Publicatie

Publicatie datum

IZA-deelmonitor. Naar meer hybride zorg: nulmeting.

Keij, B., Alblas, E.E., Snijders, B.E.P., Tuyl, L.H.D. van, Vugts, M. IZA-deelmonitor. Naar meer hybride zorg: nulmeting. Bilthoven: RIVM, 2024. 48 p.
Download de PDF
Publiekssamenvatting

Eind 2022 hebben 14 partijen het Integraal Zorgakkoord (IZA) ondertekend om de zorg goed, toegankelijk en betaalbaar te houden. De partijen hebben hierin onder andere afgesproken om waar dat kan meer digitale zorg en ondersteuning aan te bieden. Dit noemen we hybride zorg: zowel fysiek als digitaal.

Voor het IZA houdt het RIVM tot 2027 bij of hybride zorg de werkdruk van zorgverleners verlicht en welk deel van het aanbod aan zorg en ondersteuning geschikt is voor hybride zorg. Ook kijkt het RIVM of hybride zorg gemakkelijk te gebruiken is en hoeveel van het geschikte aanbod al digitaal is. In deze nulmeting heeft het RIVM nu in kaart gebracht hoe hybride zorg er in aanloop naar 2024 voor stond in Nederland.

45 procent van de werknemers in de zorg vindt de werkdruk (veel) te hoog (CBS).

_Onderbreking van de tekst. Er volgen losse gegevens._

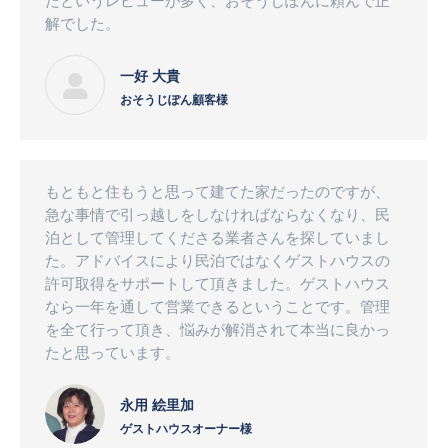
たというレビューが多く、おそうじぽんに頼んで正
解でした。
一好 大貴
おそうじぽん顧客様
もともと住もうと思って建てた家だったのですが、
急な事情で引っ越しをしなければならなくなり、民
泊として管理してくださる業者さんを探していまし
た。アドバイスにより民泊ではなくゲストハウスの
許可取得をサポートして頂きました。ゲストハウス
なら一年を通して営業できるということです。管理
を全て行って頂き、悩みが解消されて本当に良かっ
たと思っています。
永用 絵里加
ゲストハウスオーナー様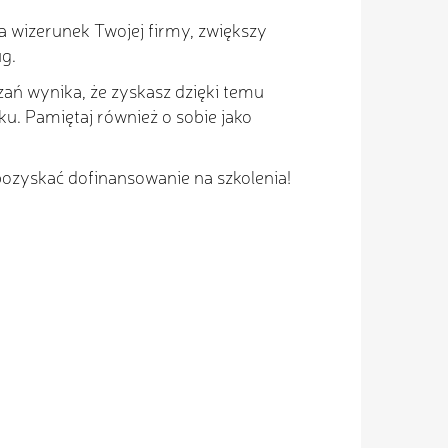
a wizerunek Twojej firmy, zwiększy
g.
ń wynika, że zyskasz dzięki temu
u. Pamiętaj również o sobie jako
ozyskać dofinansowanie na szkolenia!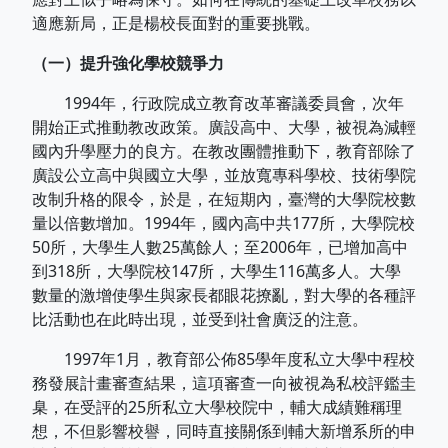
適應新局，正是楊校長面對的重要挑戰。
（一）提升強化學校競爭力
1994年，行政院成立教育改革審議委員會，次年
開始正式推動教改政策。廣設高中、大學，被視為減輕
國內升學壓力的良方。在教改團體推動下，教育部除了
廣設公立高中與國立大學，並放寬專科學校、技術學院
改制升格的限令，於是，在短期內，臺灣的大學院校數
量以倍數增加。1994年，國內高中共177所，大學院校
50所，大學生人數25萬餘人；至2006年，已增加高中
到318所，大學院校147所，大學生116萬多人。大學
數量的激增使學生與家長都眼花撩亂，對大學的各種評
比活動也在此時出現，並受到社會廣泛的注意。
1997年1月，教育部公佈85學年度私立大學中程校
務發展計畫審查結果，這項審查一向被視為私校評鑑圭
臬，在受評的25所私立大學校院中，輔大成績難稱理
想，不但影響校譽，同時直接關係到輔大新增系所的申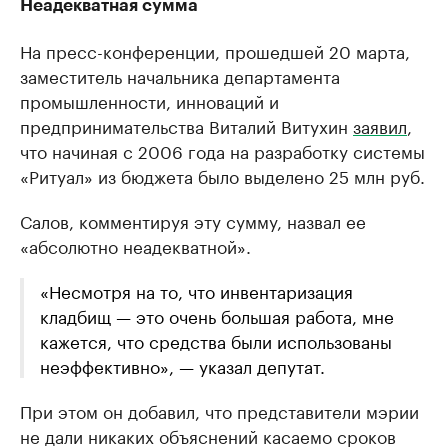
Неадекватная сумма
На пресс-конференции, прошедшей 20 марта,
заместитель начальника департамента
промышленности, инноваций и
предпринимательства Виталий Витухин
заявил
,
что начиная с 2006 года на разработку системы
«Ритуал» из бюджета было выделено 25 млн руб.
Салов, комментируя эту сумму, назвал ее
«абсолютно неадекватной».
«Несмотря на то, что инвентаризация
кладбищ — это очень большая работа, мне
кажется, что средства были использованы
неэффективно», — указал депутат.
При этом он добавил, что представители мэрии
не дали никаких объяснений касаемо сроков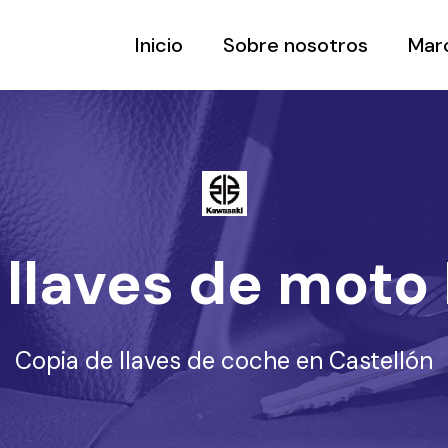
Inicio
Sobre nosotros
Mar
 llaves de moto
Copia de llaves de coche en Castellón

Vooral verpleegkundigen denken dat digitale zorg en ondersteuning de werkdruk kan verminderen. Volgens huisartsen verhoogt digitale zorg de werkdruk juist, met uitzondering van telemonitoring. Daarmee kunnen ze op afstand de gezondheid van patiënten in de gaten houden. Artsen die in een ziekenhuis werken zijn verdeeld over digitale zorg: ongeveer de helft vindt dat het voor meer werkdruk zorgt, en de andere helft juist voor minder of is neutraal. Artsen vinden dat bijvoorbeeld een instructievideo voor patiënten, of hen voorafgaand aan een bezoek een digitale vragenlijst laten invullen, de werkdruk verlaagt. Falende techniek en (structurele) financiering vinden voor digitale zorg, verhogen de werkdruk.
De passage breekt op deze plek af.